A hassle? Maybe. But have faith: They know what's best. 

Presumably the idea came up because, even though by some measures premiums aren't rising by large amounts this year, premiums for many of the lowest cost and most popular plans from last year are rising quite a bit. And since HHS decided over the summer to institute auto-renewal, and since the majority of Obamacare enrollees are expected to take no action and thus stay in their current plans, the reality is that under the current system a lot of enrollees are likely to see large premium hikes, just because they didn't shop around for a new plan.

This sort of problem was more or less inevitable with automatic renewal, which was probably instituted as a way to shore up enrollment and prevent too much attrition in year two. The easy, straightforward way to fix it would be to turn auto renewal off. But that might result in lower enrollment. And anyway, why go the obvious route when there's the possibility of having federal and state health bureaucrats make even more choices for you? 
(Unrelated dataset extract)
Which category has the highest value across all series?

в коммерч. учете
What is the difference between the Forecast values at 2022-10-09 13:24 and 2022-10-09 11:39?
This isn't an actual rule yet; it's just a proposed rule. But the fact that Obamacare's overseers are thinking like this says a lot—about their government-knows-best bureaucratic mentality and about the complications of the law itself. 

Update: There does appear to be some possibility of user choice built into the plan; although the summary fact sheet doesn't note it, enrollees would be able to select whether or not they want to be involved in auto-reassignment. Enrollees still, however, wouldn't know exactly what they would be getting into when they made their choice.